(Records from a data collection)
------------------------------------------------------------

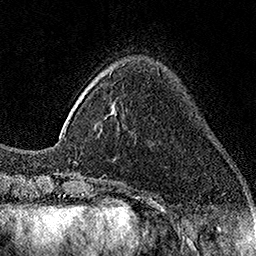
Breast MRI (dynamic contrast-enhanced), one axial slice; position 38 of 160 along the scan axis; cropped to one breast; dynamic contrast-enhanced series, time point 2 of 7 at this slice position (early post-contrast); 1.5 T; TE 3.5 ms, TR 7.2 ms; 1 mm slice thickness; 256 × 256 image matrix, field of view 165 × 165 mm. Female patient.
Annotated regions visible in this slice (semi-automatically segmented with operator editing):
- enhancing-tissue mask used for the functional tumour volume (all voxels passing the contrast-enhancement thresholds inside the analysis volume; usually the tumour): bounding box [x1, y1, x2, y2] px = [109, 73, 111, 75]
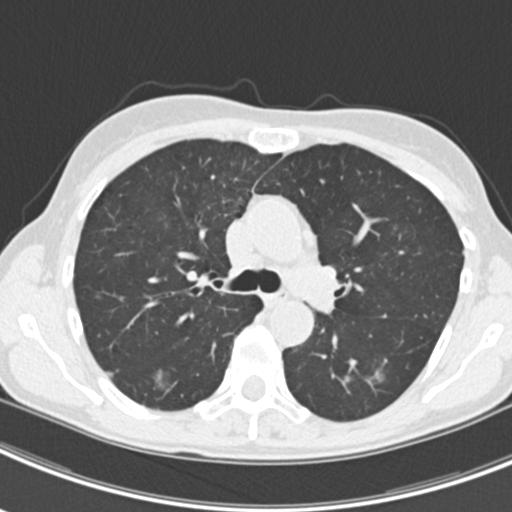
Low-dose screening chest CT, axial slice. Second screening round (one year after baseline). Lung window (W 1500 / L -600 HU). 2 mm slice thickness. Standard (soft-tissue) reconstruction kernel (B30f). 512 × 512 image matrix. Female participant, aged 63 years at enrolment. Current smoker at enrolment.
- 2 expert-annotated lung lesions on this slice (largest first), box from (x=365, y=361) to (x=401, y=393) px; (x=143, y=364)–(x=177, y=397).
- The screening reader recorded 9 non-calcified nodules or masses ≥4 mm on this exam (left upper lobe, right upper lobe, left upper lobe, left lower lobe, right middle lobe, left lower lobe, left lower lobe, right lower lobe, right lower lobe); which of them these boxes mark is not recorded.
- Official screen result: positive, other.
- Lung cancer was diagnosed 408 days after this screen (after the third annual screen): bronchiolo-alveolar adenocarcinoma, NOS, right upper lobe, right middle lobe, right lower lobe, left upper lobe, left lower lobe, moderately differentiated (G2), stage IV (AJCC 6th edition).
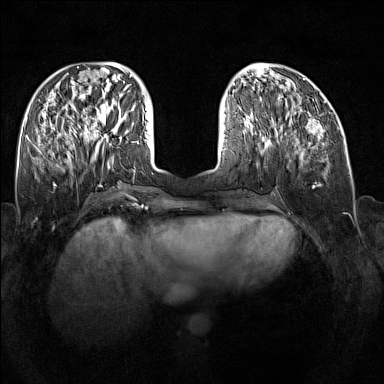
Breast MRI (dynamic contrast-enhanced), one axial slice; position 57 of 160 along the scan axis; dynamic contrast-enhanced series, time point 2 of 7 at this slice position (early post-contrast); 1.5 T; TE 1.8 ms, TR 5 ms; 1 mm slice thickness; 384 × 384 image matrix, field of view 340 × 340 mm. Female patient.
Structures marked on this image (semi-automatically segmented with operator editing):
- enhancing-tissue mask used for the functional tumour volume (all voxels passing the contrast-enhancement thresholds inside the analysis volume; usually the tumour): bounding box (x1, y1, x2, y2) in pixels: (90, 109, 127, 140)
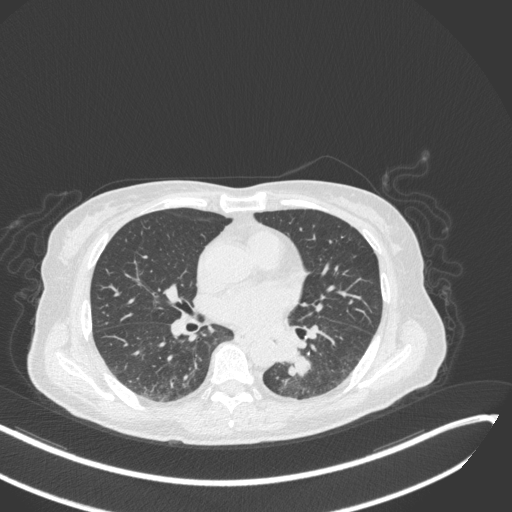
Chest CT, one axial slice. Position 131 of 342 along the scan axis. Reconstruction kernel B31f. 120 kVp. Lung window (W 1500 / L -600 HU). 512 × 512 image matrix, field of view 400 × 400 mm. Patient: female, 64 years. Case-level facts recorded for this patient, not image findings: clinical TNM (as recorded): T3 N1 M1.
Outlined on this slice (bounding box drawn by a radiologist):
- lung tumour (recorded histology: small cell carcinoma): bounding box [x1, y1, x2, y2] px = [273, 338, 314, 381]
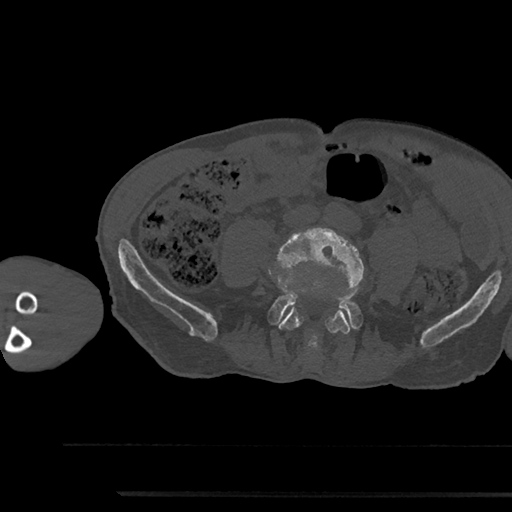
CT including the spine, one axial slice. Position 381 of 797 along the scan axis. Reconstruction kernel Br40s/3. Bone window (W 1800 / L 400 HU). 0.5 mm slice thickness. 512 × 512 image matrix, field of view 367 × 367 mm. Patient: male, 79 years. Case-level facts recorded for this patient, not image findings: primary cancer: prostate.
Annotated regions visible in this slice (semi-automatic segmentation, software-assisted and operator-edited):
- L4 vertebra: box from (x=272, y=227) to (x=364, y=350) px
- L5 vertebra: (x=270, y=293)–(x=362, y=330)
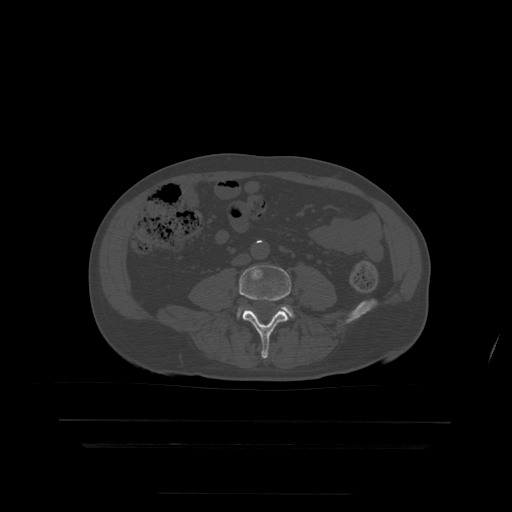
CT including the spine, one axial slice; position 91 of 522 along the scan axis; bone window (W 1800 / L 400 HU); 512 × 512 image matrix. Patient age 68 years. Case-level facts recorded for this patient, not image findings: primary cancer: urothelial.
Outlined on this slice (semi-automatic segmentation, software-assisted and operator-edited):
- L4 vertebra: bounding box (x1, y1, x2, y2) in pixels: (240, 266, 291, 359)
- L5 vertebra: (247, 306, 294, 317)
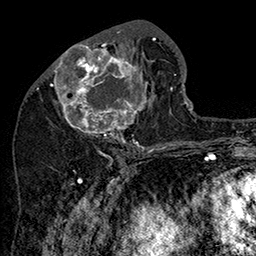
Breast MRI (dynamic contrast-enhanced), one axial slice. Cropped to one breast. Dynamic contrast-enhanced series, time point 2 of 7 at this slice position (early post-contrast). 1.5 T. TE 2.8 ms, TR 5.4 ms. 256 × 256 image matrix. Female patient.
Outlined on this slice (semi-automatically segmented with operator editing):
- enhancing-tissue mask used for the functional tumour volume (all voxels passing the contrast-enhancement thresholds inside the analysis volume; usually the tumour): bounding box [x1, y1, x2, y2] px = [47, 31, 156, 147]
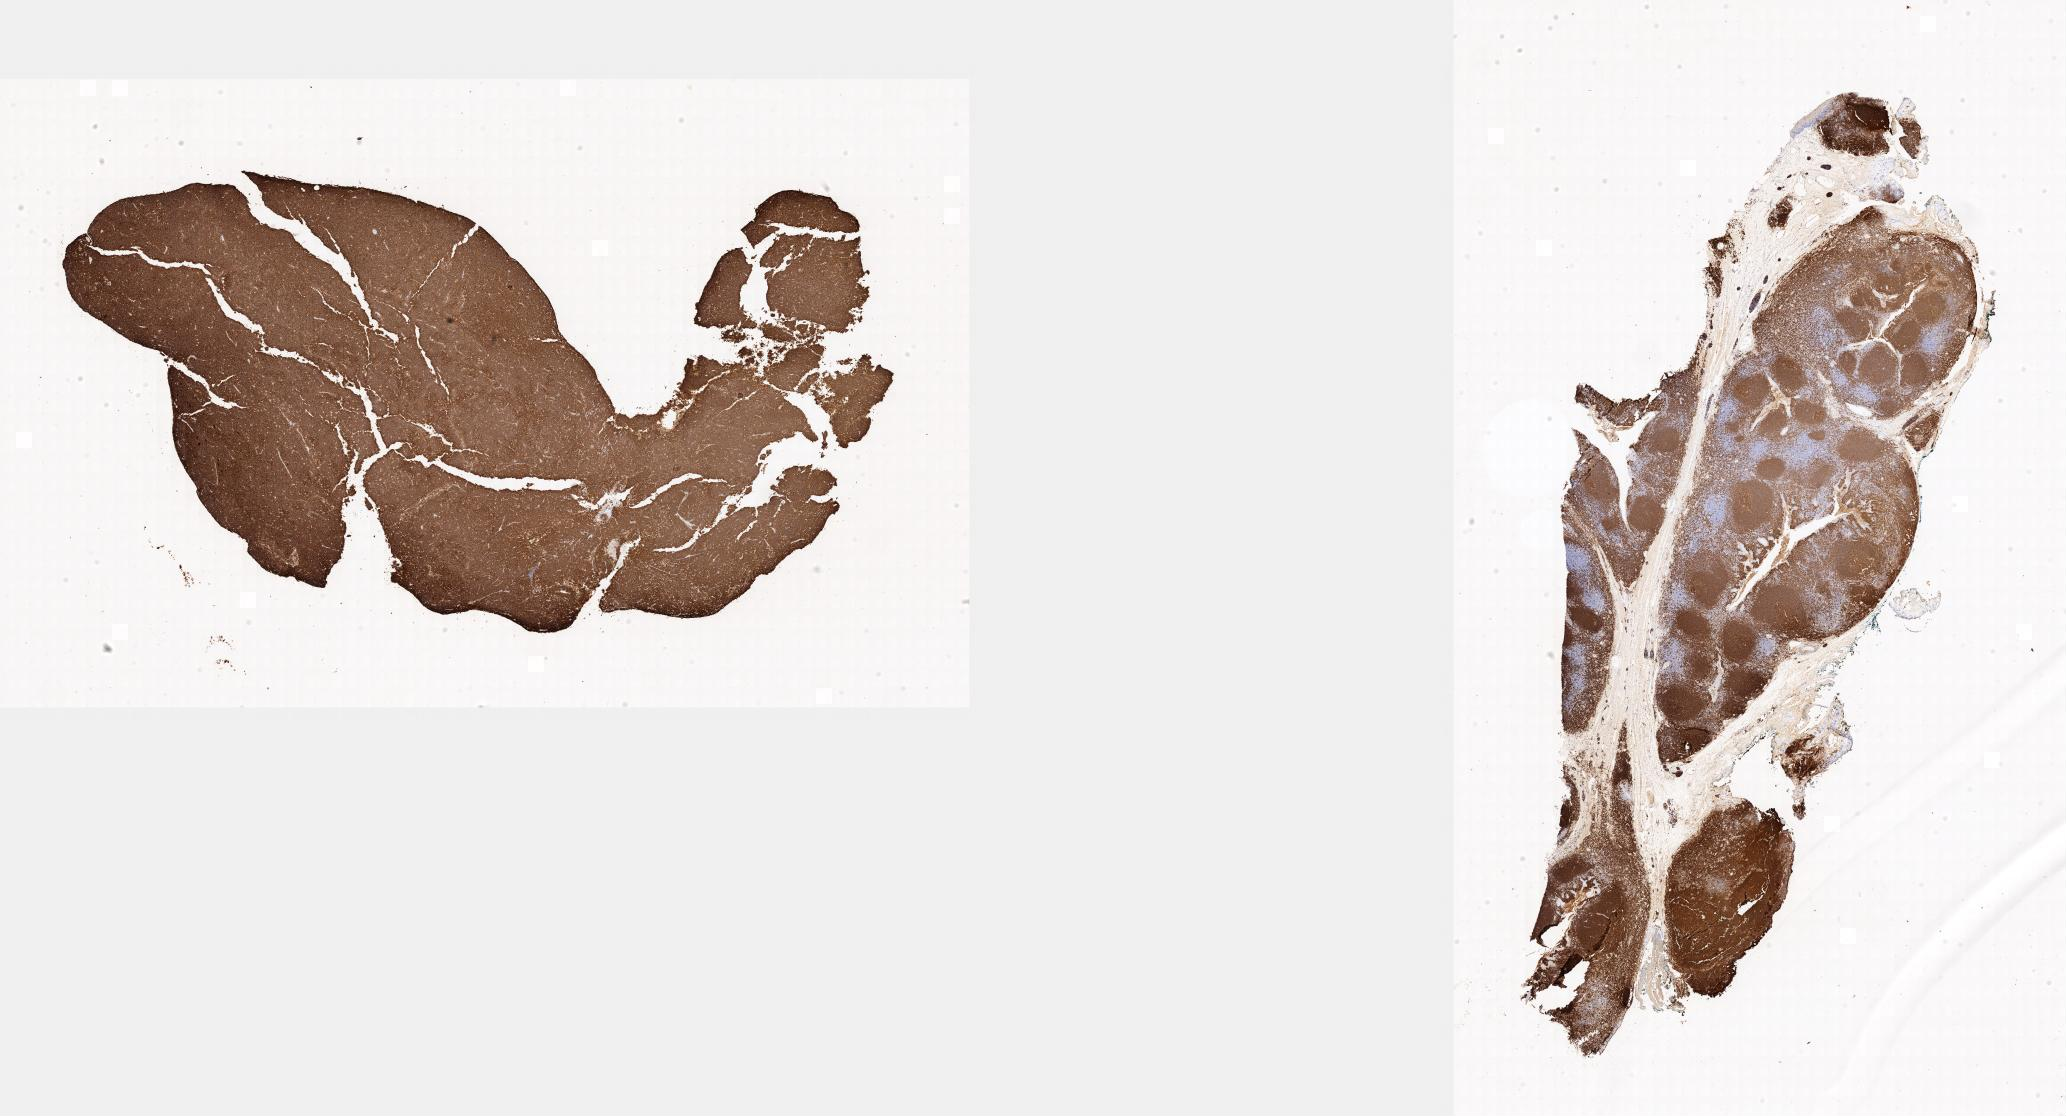
Immunohistochemistry (IHC) whole-slide image stained for CD20 — shown as a low-resolution overview of the whole scanned area; tumor tissue; anatomic site: lymph node of head and neck. Patient: male, age at initial diagnosis 5 years.
Histologic diagnosis: Burkitt lymphoma, NOS.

------------------------------------------------------------

Assignment - The expected answer is a copy of each line in the records that holds the word "bounding".

Answer to the exercise -
- enhancing-tissue mask used for the functional tumour volume (all voxels passing the contrast-enhancement thresholds inside the analysis volume; usually the tumour): bounding box [x1, y1, x2, y2] px = [109, 73, 111, 75]
- enhancing-tissue mask used for the functional tumour volume (all voxels passing the contrast-enhancement thresholds inside the analysis volume; usually the tumour): bounding box (x1, y1, x2, y2) in pixels: (90, 109, 127, 140)
Outlined on this slice (bounding box drawn by a radiologist):
- lung tumour (recorded histology: small cell carcinoma): bounding box [x1, y1, x2, y2] px = [273, 338, 314, 381]
- L4 vertebra: bounding box (x1, y1, x2, y2) in pixels: (240, 266, 291, 359)
- enhancing-tissue mask used for the functional tumour volume (all voxels passing the contrast-enhancement thresholds inside the analysis volume; usually the tumour): bounding box [x1, y1, x2, y2] px = [47, 31, 156, 147]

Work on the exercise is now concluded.